Schenker Silvia · Nationalrat · Basel-Stadt · Sozialdemokratische Fraktion · 2011-03-03

Wortprotokoll

Der Antrag Fehr Jacqueline enthält zwei wichtige Elemente. Wir müssen erstens wissen, was zu tun ist, wenn die Kassen ihren Versicherten nicht wie gewünscht und angestrebt ein ausreichendes Angebot an Versorgungsnetzen zur Verfügung stellen, damit sich die Versicherten dort behandeln lassen können. Zweitens müssen wir sicherstellen, dass die Versicherten nicht mit einem höheren Selbstbehalt bestraft werden, wenn sie die Wahlmöglichkeit mangels Angebot gar nicht haben.

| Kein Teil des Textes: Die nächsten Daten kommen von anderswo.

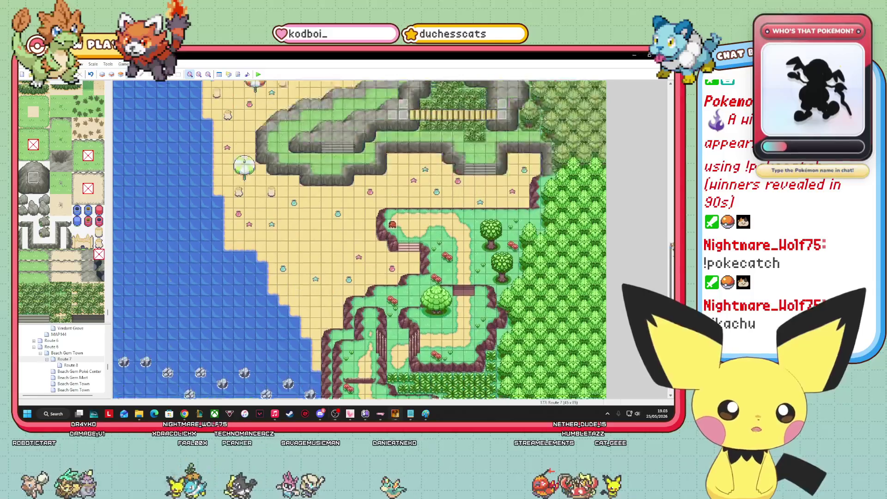
# Scroll the map, select beach tile 014,018, then switch to the Trainer Classes sprite folder.
pyautogui.moveTo(672, 172); pyautogui.dragTo(646, 84)
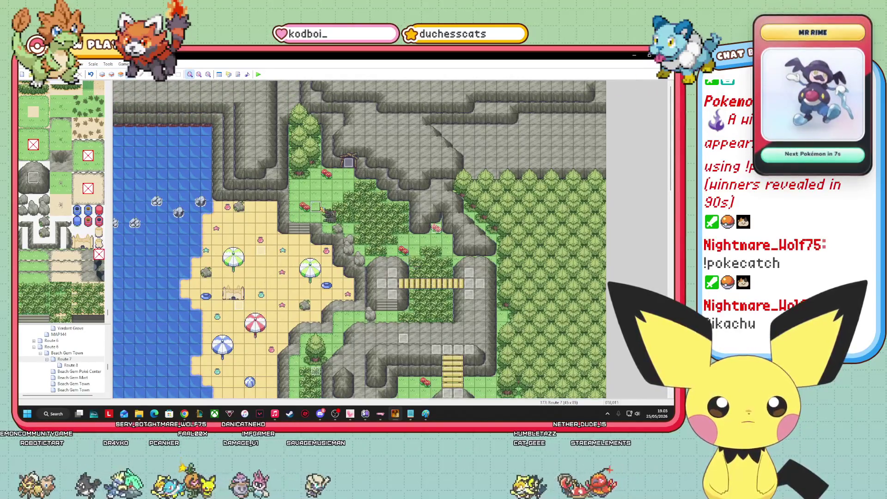
pyautogui.moveTo(342, 254)
pyautogui.mouseDown()
pyautogui.moveTo(307, 211)
pyautogui.moveTo(302, 236)
pyautogui.mouseUp()
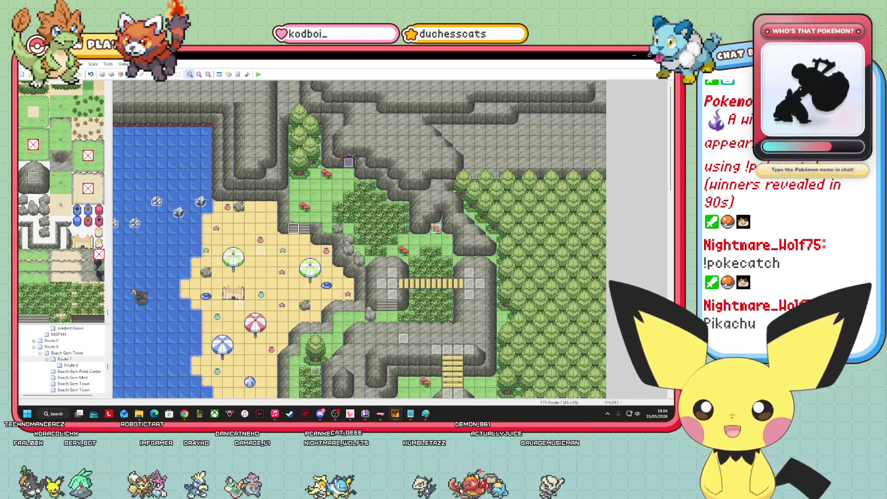
pyautogui.click(276, 283)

Für diese beiden Fälle bietet der Antrag Fehr Jacqueline eine Lösung.

Einerseits wird es möglich, die Kassen unter Druck zu setzen, indem sie die notwendige Bewilligung nur befristet und nur mit Auflagen erhalten. Das ist ganz sicher ein wirkungsvolles Instrument.

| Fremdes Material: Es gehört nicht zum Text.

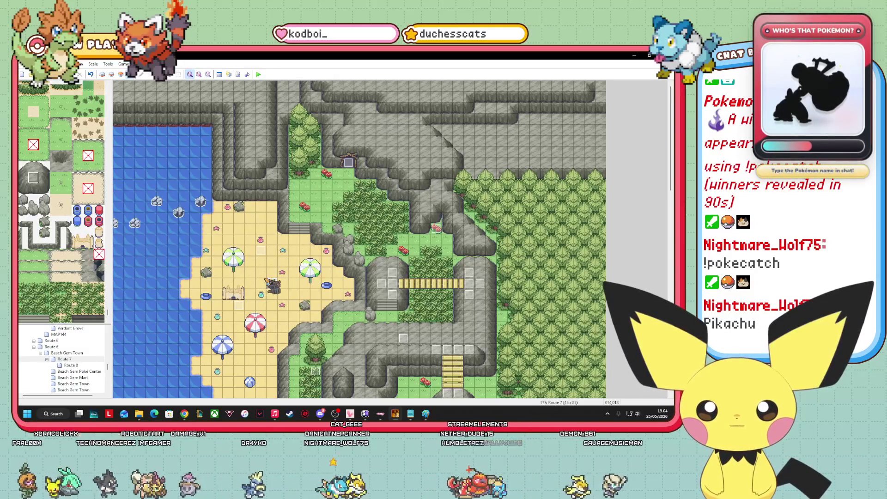
pyautogui.scroll(-5, 647, 222)
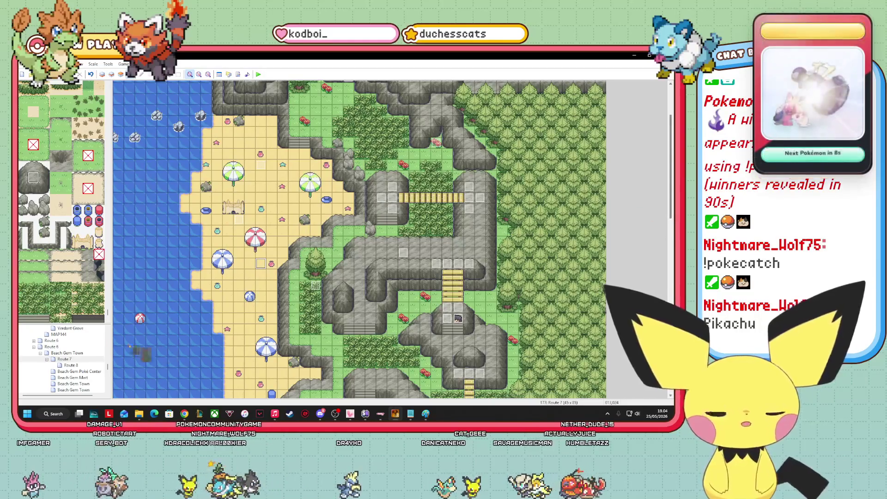
pyautogui.moveTo(139, 413)
pyautogui.moveTo(138, 379)
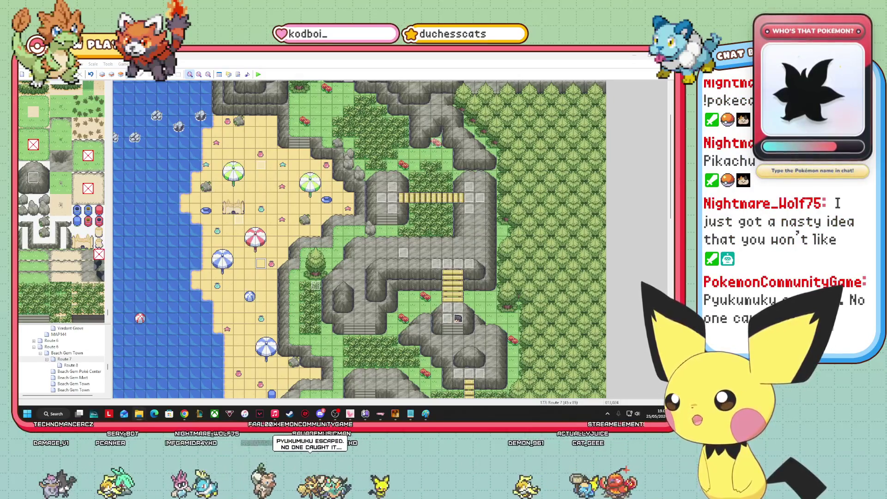
pyautogui.press('alt+Tab')
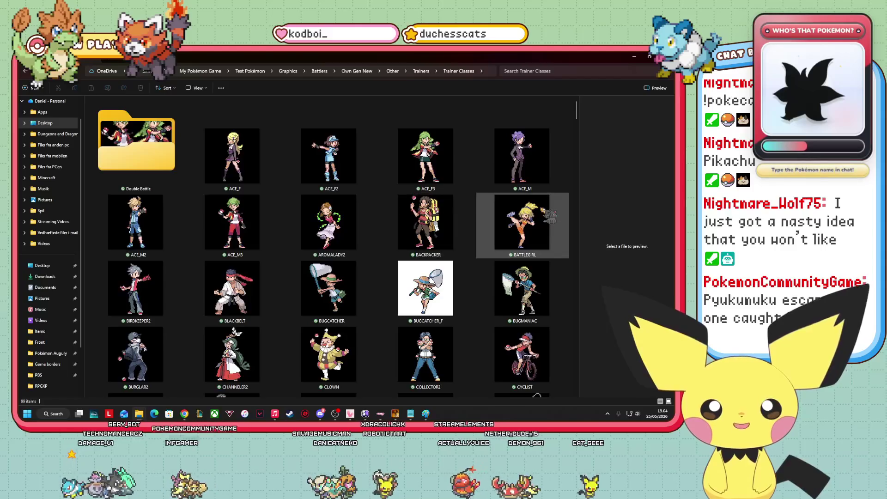
# Select the SWIMMER3_F and SWIMMER3_M trainer sprites, then return to the Route 7 map editor.
pyautogui.scroll(-5, 523, 203)
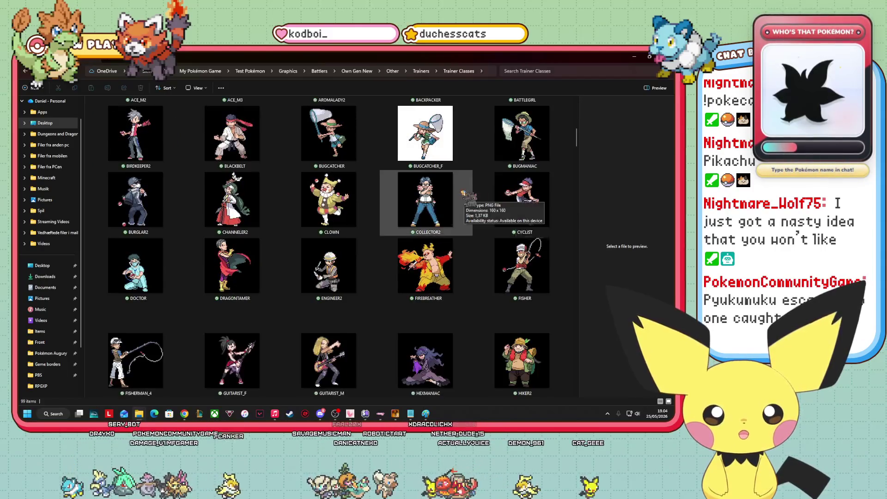
pyautogui.scroll(-5, 439, 205)
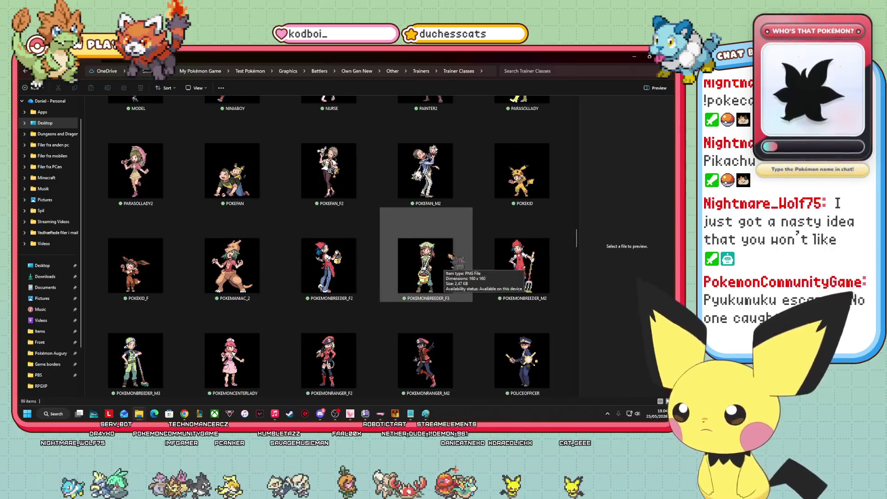
pyautogui.scroll(-3, 393, 253)
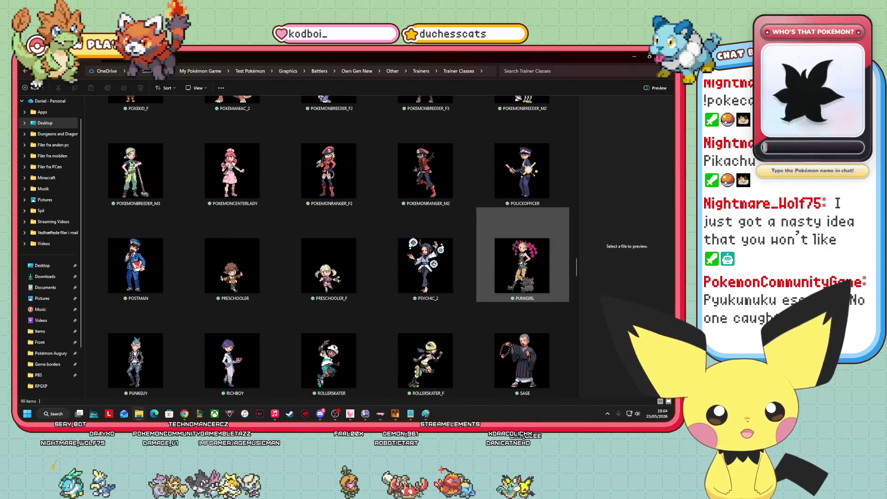
pyautogui.scroll(-3, 488, 293)
pyautogui.scroll(-3, 504, 300)
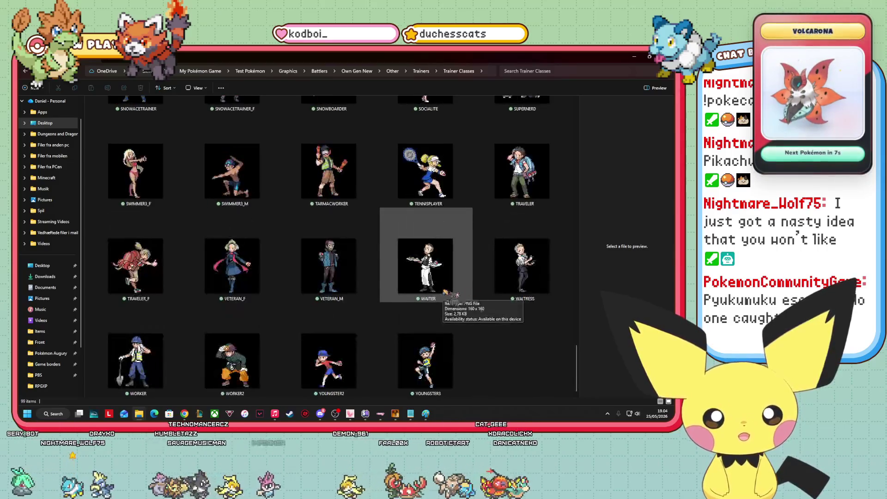
pyautogui.scroll(1, 527, 329)
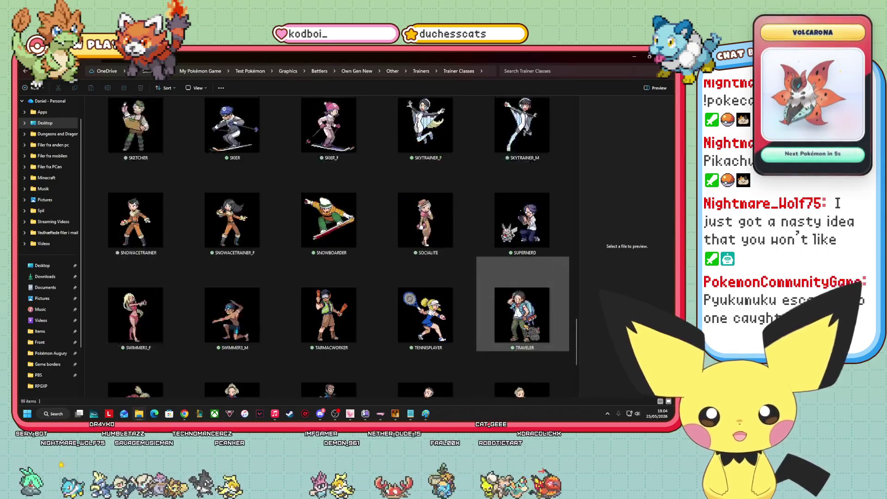
pyautogui.scroll(-1, 317, 327)
pyautogui.click(135, 229)
pyautogui.keyDown('ctrl'); pyautogui.click(260, 257); pyautogui.keyUp('ctrl')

Andererseits stellt der Antrag Fehr Jacqueline sicher, dass nicht die Versicherten für etwas bestraft werden, was sie selber gar nicht beeinflussen können. Wenn nämlich meine Versicherung das Angebot nicht zur Verfügung stellt, will ich nicht mit einem erhöhten Selbstbehalt dafür bestraft werden, dass ich das Angebot nicht nutzen kann. Ebenfalls ist es keine Lösung, wenn argumentiert wird, ich könne in einem solchen Fall dann ja die Versicherung respektive die Krankenkasse wechseln. Gerade für ältere Versicherte ist das keine Option. Wer nämlich noch eine kleine Zusatzversicherung hat, z. B. für Leistungen der Komplementärmedizin, will die Kasse aus diesem Grunde vielleicht gar nicht wechseln. Denn es ist eben sehr umständlich und kompliziert, wenn man bei einer Versicherung die Grundversicherung und bei einer anderen eine kleine Zusatzversicherung hat. Ausserdem - das ist jetzt meine persönliche Meinung - sollte der Kassenwechsel seitens des Gesetzgebers nicht noch gefördert oder fast erzwungen werden.

Ich bitte Sie, dem Einzelantrag Fehr Jacqueline zuzustimmen. Er löst zwei Probleme auf einen Streich und ist sehr zielgerichtet.